> **Problem requirements**
Quote every item that follows, line for line, with no changes.

> **Provided data**
____

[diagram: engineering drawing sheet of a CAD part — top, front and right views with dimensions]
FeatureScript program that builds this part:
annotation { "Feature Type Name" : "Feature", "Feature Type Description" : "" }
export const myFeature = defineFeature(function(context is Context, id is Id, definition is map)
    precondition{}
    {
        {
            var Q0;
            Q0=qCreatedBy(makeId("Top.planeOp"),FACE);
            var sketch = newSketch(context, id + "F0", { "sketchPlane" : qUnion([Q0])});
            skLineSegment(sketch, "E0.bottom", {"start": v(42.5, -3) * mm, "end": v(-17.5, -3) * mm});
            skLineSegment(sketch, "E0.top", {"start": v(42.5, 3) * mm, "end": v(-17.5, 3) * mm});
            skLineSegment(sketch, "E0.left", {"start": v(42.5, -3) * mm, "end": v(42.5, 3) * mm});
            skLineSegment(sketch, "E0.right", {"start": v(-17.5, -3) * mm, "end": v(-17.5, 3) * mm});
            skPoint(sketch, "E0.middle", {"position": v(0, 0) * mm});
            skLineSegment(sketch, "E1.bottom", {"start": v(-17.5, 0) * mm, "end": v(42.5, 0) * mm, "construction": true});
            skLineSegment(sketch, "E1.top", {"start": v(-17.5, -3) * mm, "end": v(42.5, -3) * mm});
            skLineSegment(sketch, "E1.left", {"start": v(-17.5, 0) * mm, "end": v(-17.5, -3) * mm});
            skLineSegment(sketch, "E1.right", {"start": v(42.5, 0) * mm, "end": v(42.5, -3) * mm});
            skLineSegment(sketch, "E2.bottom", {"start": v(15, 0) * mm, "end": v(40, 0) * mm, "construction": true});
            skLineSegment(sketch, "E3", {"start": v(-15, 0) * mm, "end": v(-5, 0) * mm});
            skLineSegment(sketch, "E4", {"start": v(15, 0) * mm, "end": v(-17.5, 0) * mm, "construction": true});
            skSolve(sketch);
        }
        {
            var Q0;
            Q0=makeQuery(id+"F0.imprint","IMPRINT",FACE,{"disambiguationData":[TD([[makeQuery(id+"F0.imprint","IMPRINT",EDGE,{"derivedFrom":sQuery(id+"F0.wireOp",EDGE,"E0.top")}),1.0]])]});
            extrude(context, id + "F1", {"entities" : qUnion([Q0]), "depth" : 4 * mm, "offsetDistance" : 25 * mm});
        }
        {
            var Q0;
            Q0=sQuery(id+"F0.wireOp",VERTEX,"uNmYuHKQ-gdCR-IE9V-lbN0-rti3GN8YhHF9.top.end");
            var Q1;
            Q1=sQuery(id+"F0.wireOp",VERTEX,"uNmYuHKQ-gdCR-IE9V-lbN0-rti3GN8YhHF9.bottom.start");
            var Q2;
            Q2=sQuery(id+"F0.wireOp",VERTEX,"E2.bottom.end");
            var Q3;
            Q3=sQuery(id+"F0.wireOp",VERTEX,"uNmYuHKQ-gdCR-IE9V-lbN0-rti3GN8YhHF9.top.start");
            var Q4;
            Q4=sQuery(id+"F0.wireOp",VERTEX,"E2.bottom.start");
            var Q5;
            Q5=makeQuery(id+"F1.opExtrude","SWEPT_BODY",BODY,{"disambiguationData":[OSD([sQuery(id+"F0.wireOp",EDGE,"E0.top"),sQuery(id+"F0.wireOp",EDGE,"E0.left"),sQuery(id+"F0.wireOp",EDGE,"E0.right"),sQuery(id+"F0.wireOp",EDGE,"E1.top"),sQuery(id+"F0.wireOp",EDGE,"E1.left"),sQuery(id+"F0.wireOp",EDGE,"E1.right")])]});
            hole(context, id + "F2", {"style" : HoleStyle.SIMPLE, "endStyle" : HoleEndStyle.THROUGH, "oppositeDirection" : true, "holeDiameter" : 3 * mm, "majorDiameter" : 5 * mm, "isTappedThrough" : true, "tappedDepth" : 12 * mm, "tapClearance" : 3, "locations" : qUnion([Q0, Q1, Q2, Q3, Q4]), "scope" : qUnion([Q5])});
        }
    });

____

> **Problem solution**
[diagram: engineering drawing sheet of a CAD part — top, front and right views with dimensions]
FeatureScript program that builds this part:
annotation { "Feature Type Name" : "Feature", "Feature Type Description" : "" }
export const myFeature = defineFeature(function(context is Context, id is Id, definition is map)
    precondition{}
    {
        {
            var Q0;
            Q0=qCreatedBy(makeId("Top.planeOp"),FACE);
            var sketch = newSketch(context, id + "F0", { "sketchPlane" : qUnion([Q0])});
            skLineSegment(sketch, "E0.bottom", {"start": v(42.5, -3) * mm, "end": v(-17.5, -3) * mm});
            skLineSegment(sketch, "E0.top", {"start": v(42.5, 3) * mm, "end": v(-17.5, 3) * mm});
            skLineSegment(sketch, "E0.left", {"start": v(42.5, -3) * mm, "end": v(42.5, 3) * mm});
            skLineSegment(sketch, "E0.right", {"start": v(-17.5, -3) * mm, "end": v(-17.5, 3) * mm});
            skPoint(sketch, "E0.middle", {"position": v(0, 0) * mm});
            skLineSegment(sketch, "E1.bottom", {"start": v(-17.5, 0) * mm, "end": v(42.5, 0) * mm, "construction": true});
            skLineSegment(sketch, "E1.top", {"start": v(-17.5, -3) * mm, "end": v(42.5, -3) * mm});
            skLineSegment(sketch, "E1.left", {"start": v(-17.5, 0) * mm, "end": v(-17.5, -3) * mm});
            skLineSegment(sketch, "E1.right", {"start": v(42.5, 0) * mm, "end": v(42.5, -3) * mm});
            skLineSegment(sketch, "E2.bottom", {"start": v(15, 0) * mm, "end": v(40, 0) * mm, "construction": true});
            skLineSegment(sketch, "E3", {"start": v(-15, 0) * mm, "end": v(-5, 0) * mm});
            skLineSegment(sketch, "E4", {"start": v(15, 0) * mm, "end": v(-17.5, 0) * mm, "construction": true});
            skSolve(sketch);
        }
        {
            var Q0;
            Q0=makeQuery(id+"F0.imprint","IMPRINT",FACE,{"disambiguationData":[TD([[makeQuery(id+"F0.imprint","IMPRINT",EDGE,{"derivedFrom":sQuery(id+"F0.wireOp",EDGE,"E0.top")}),1.0]])]});
            extrude(context, id + "F1", {"entities" : qUnion([Q0]), "depth" : 4 * mm, "offsetDistance" : 25 * mm});
        }
        {
            var Q0;
            Q0=sQuery(id+"F0.wireOp",VERTEX,"uNmYuHKQ-gdCR-IE9V-lbN0-rti3GN8YhHF9.top.end");
            var Q1;
            Q1=sQuery(id+"F0.wireOp",VERTEX,"uNmYuHKQ-gdCR-IE9V-lbN0-rti3GN8YhHF9.bottom.start");
            var Q2;
            Q2=sQuery(id+"F0.wireOp",VERTEX,"E2.bottom.end");
            var Q3;
            Q3=sQuery(id+"F0.wireOp",VERTEX,"uNmYuHKQ-gdCR-IE9V-lbN0-rti3GN8YhHF9.top.start");
            var Q4;
            Q4=sQuery(id+"F0.wireOp",VERTEX,"E2.bottom.start");
            var Q5;
            Q5=makeQuery(id+"F1.opExtrude","SWEPT_BODY",BODY,{"disambiguationData":[OSD([sQuery(id+"F0.wireOp",EDGE,"E0.top"),sQuery(id+"F0.wireOp",EDGE,"E0.left"),sQuery(id+"F0.wireOp",EDGE,"E0.right"),sQuery(id+"F0.wireOp",EDGE,"E1.top"),sQuery(id+"F0.wireOp",EDGE,"E1.left"),sQuery(id+"F0.wireOp",EDGE,"E1.right")])]});
            hole(context, id + "F2", {"style" : HoleStyle.SIMPLE, "endStyle" : HoleEndStyle.THROUGH, "oppositeDirection" : true, "holeDiameter" : 3 * mm, "majorDiameter" : 5 * mm, "isTappedThrough" : true, "tappedDepth" : 12 * mm, "tapClearance" : 3, "locations" : qUnion([Q0, Q1, Q2, Q3, Q4]), "scope" : qUnion([Q5])});
        }
    });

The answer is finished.